The new leaders I hope are en route will respect the personhood and capacity of their fellow Americans.  They will resist the self-congratulatory, self-aggrandizing instinct to assume the posture of Benevolent Betters who must make life’s decisions for the poor little dears out there.  They will be leaders who see their countrymen as creatures of dignity, not objects of therapy, and seek to empower rather than patronize and condescend to them.

These leaders, finally, must speak the language of unity.  They will recognize first of all that big change, of the dimension now necessary, requires big majorities, a new national consensus well beyond any we have seen recently.  And secondly, that the vilification of any other American or group of them, is unwarranted and should be unacceptable.  Purposeful division of our people, the pitting of group against group, is poisonous politics whenever it appears, but potentially fatal in a time as dangerous as this one.

Is Princeton truly preparing its graduates for the nation’s service in our era?  Are they departing this place well versed in the history and philosophy undergirding free institutions?  Have they noticed that self-government is not the natural order of things, not history’s rule but its exception?  Have they read at least a little about the disaster that always awaits nations that spend vastly beyond their means on the assumption that “this time is different” or “it can’t happen here”?   

Do they grasp the simple truth that, without a vibrant, growing private economy there is no hope for the poor to rise, or the young to live better than their parents, or for there ever to be enough revenue for whatever size government we choose?  That a continuation of anti-growth policies may leave Princeton graduates in acceptable condition, but it will devastate the life prospects of the yet-to-haves who should be the central object of our national concern?

Most important, has it produced in them not merely a sympathy but a proper respect for those whom they will serve in public or influential private capacities?  Did they learn that those on whose behalf they will soon be making decisions may not have had the SATs they did, but do have both the good sense and the God-given right to make life’s big decisions for themselves and to accept the consequences?

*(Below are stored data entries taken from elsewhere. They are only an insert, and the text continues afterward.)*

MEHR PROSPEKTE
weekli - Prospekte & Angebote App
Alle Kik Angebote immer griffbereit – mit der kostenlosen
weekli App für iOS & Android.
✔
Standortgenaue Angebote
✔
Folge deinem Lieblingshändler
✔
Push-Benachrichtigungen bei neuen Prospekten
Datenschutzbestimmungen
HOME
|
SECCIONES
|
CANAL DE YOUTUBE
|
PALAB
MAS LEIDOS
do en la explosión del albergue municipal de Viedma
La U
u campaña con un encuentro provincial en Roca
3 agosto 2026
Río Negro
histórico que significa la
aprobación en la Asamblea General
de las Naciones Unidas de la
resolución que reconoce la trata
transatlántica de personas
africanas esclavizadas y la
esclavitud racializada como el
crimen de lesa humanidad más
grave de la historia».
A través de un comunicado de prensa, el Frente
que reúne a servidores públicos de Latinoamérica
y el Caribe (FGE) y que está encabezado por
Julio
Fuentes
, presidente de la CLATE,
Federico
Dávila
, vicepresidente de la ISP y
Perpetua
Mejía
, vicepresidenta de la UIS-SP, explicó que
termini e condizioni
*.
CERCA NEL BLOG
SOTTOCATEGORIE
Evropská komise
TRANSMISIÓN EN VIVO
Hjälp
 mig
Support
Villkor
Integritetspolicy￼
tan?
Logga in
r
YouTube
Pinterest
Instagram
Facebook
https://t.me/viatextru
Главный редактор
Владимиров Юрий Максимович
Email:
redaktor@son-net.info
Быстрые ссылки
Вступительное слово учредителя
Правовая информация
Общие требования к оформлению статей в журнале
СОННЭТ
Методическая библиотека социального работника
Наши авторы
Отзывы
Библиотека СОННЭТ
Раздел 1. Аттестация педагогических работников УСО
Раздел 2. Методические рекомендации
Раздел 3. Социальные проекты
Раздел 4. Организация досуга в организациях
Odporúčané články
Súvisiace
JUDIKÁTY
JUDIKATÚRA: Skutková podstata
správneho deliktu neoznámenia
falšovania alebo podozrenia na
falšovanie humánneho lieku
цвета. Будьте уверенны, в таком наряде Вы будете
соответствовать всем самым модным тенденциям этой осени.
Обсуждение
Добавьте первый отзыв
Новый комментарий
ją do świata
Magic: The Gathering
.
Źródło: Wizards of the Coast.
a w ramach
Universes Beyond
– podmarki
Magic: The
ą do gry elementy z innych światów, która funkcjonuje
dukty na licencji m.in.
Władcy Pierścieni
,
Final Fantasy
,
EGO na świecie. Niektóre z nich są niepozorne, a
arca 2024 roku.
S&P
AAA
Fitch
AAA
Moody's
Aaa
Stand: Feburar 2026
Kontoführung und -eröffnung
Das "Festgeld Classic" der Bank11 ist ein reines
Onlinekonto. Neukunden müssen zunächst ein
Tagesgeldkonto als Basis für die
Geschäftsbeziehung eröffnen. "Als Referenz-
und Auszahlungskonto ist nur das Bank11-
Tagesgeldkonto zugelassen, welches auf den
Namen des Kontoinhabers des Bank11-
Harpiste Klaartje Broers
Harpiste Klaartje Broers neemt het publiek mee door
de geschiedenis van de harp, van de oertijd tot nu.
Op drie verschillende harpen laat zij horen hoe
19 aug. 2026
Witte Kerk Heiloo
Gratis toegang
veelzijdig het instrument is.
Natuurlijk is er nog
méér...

For all I know, they have.  By definition, I know that today’s Princetonians have the talent they will need.  I know they will have the networks and associations of influence through which effective public action becomes more likely.  If they have developed also a commitment to solvency, to dignity, and to unity, then they will be well-matched to a time of rare and grave consequence.

If the nation ever needed leaders from this great university, it is now.   We have been deeply divided, often on purpose, at the very moment when we need bold decisions of the kind that, at least in a democracy, only broad consensus makes possible.   National survival – maybe not physical survival, at least immediately, but survival as a self-governing country of free men and women – is literally at risk.  Remarkable public servants, possessed of the rare skills we once referred to as “statesmanship”, have never been more necessary.

As it has whenever the nation needed it most, I am confident Princeton will supply them.